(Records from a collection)
"""

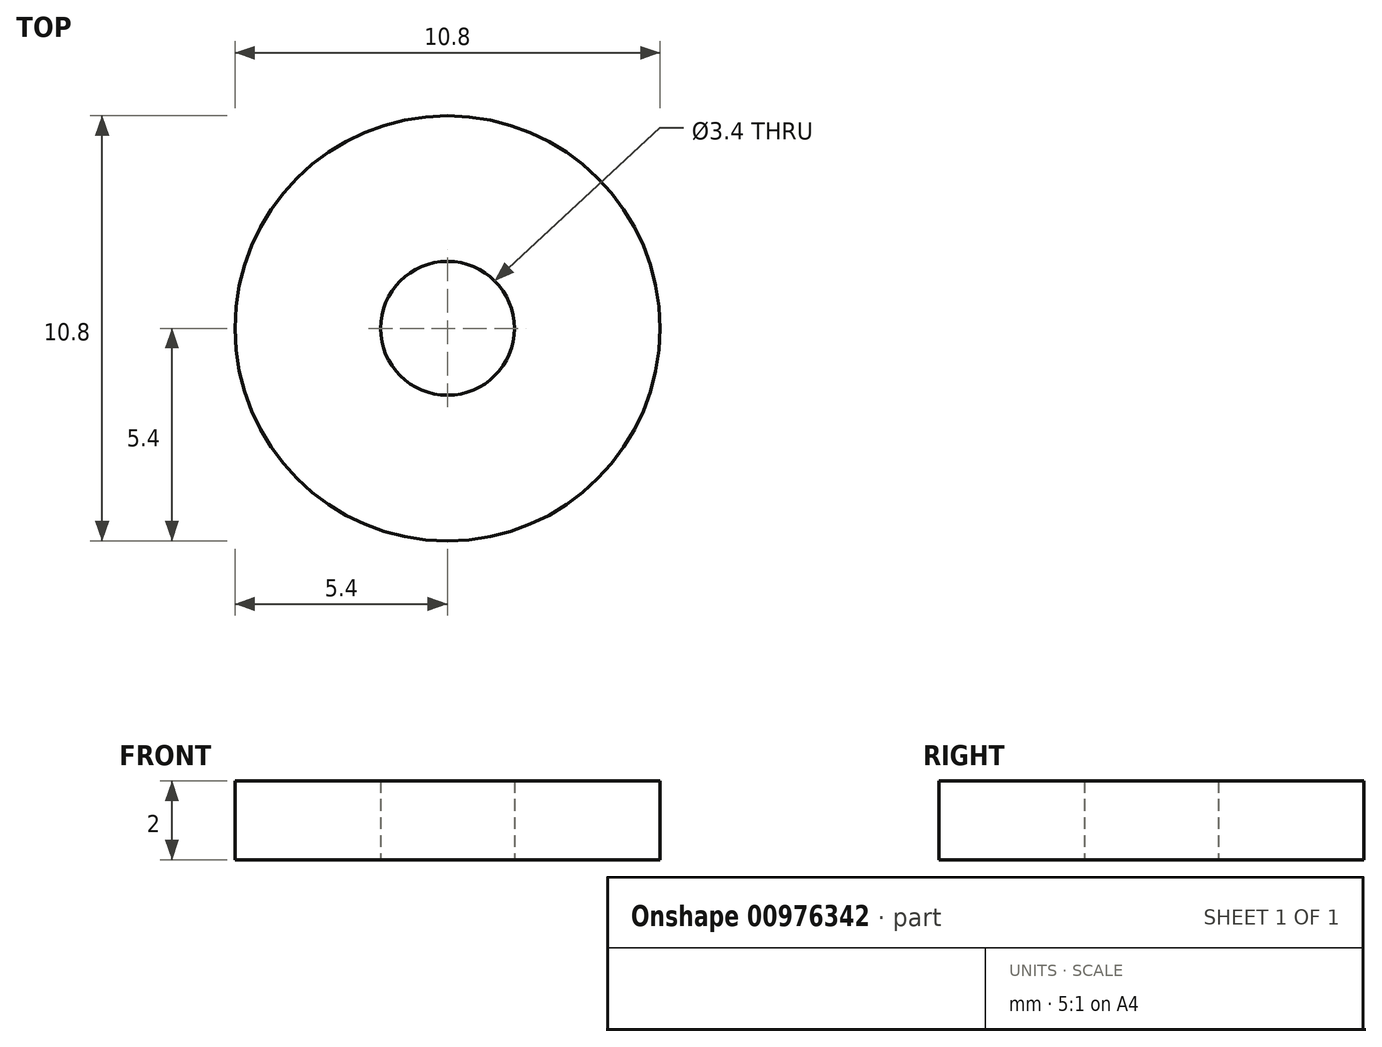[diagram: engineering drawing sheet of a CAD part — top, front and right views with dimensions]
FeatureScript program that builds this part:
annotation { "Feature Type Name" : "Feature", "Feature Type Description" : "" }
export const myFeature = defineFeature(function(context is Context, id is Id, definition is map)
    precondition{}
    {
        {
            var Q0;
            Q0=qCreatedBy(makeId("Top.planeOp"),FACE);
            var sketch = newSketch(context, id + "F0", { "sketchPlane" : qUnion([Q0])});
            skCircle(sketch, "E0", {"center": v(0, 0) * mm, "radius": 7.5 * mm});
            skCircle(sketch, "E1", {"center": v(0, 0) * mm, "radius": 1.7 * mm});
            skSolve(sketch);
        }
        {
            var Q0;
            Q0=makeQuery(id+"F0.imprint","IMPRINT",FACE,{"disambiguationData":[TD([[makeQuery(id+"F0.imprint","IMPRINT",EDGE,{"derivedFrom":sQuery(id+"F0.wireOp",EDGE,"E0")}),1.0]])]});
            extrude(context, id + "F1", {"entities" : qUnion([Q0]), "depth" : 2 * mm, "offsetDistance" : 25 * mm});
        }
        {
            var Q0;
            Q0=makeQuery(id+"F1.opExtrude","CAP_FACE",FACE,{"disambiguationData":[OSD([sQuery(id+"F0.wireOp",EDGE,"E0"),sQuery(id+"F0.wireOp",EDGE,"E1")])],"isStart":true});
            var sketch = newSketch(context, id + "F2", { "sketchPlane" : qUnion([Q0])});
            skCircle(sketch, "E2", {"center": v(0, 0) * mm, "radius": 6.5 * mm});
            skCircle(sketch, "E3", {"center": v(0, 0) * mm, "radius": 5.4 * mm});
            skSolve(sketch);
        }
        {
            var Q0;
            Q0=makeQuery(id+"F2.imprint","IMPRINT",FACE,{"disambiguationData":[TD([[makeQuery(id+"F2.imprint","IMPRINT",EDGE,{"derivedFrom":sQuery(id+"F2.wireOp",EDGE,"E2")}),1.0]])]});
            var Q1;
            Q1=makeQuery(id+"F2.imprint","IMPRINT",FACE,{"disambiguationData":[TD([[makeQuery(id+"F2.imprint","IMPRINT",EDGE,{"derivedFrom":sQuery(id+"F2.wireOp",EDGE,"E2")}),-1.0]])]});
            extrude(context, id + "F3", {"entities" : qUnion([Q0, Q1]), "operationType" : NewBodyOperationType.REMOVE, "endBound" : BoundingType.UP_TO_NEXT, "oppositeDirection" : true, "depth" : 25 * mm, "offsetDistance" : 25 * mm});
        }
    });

"""

**Task prompt**
From the entries above, pick out each line that contains the string "center" and copy those lines in full.

**Exercise response**
            skCircle(sketch, "E0", {"center": v(0, 0) * mm, "radius": 7.5 * mm});
            skCircle(sketch, "E1", {"center": v(0, 0) * mm, "radius": 1.7 * mm});
            skCircle(sketch, "E2", {"center": v(0, 0) * mm, "radius": 6.5 * mm});
            skCircle(sketch, "E3", {"center": v(0, 0) * mm, "radius": 5.4 * mm});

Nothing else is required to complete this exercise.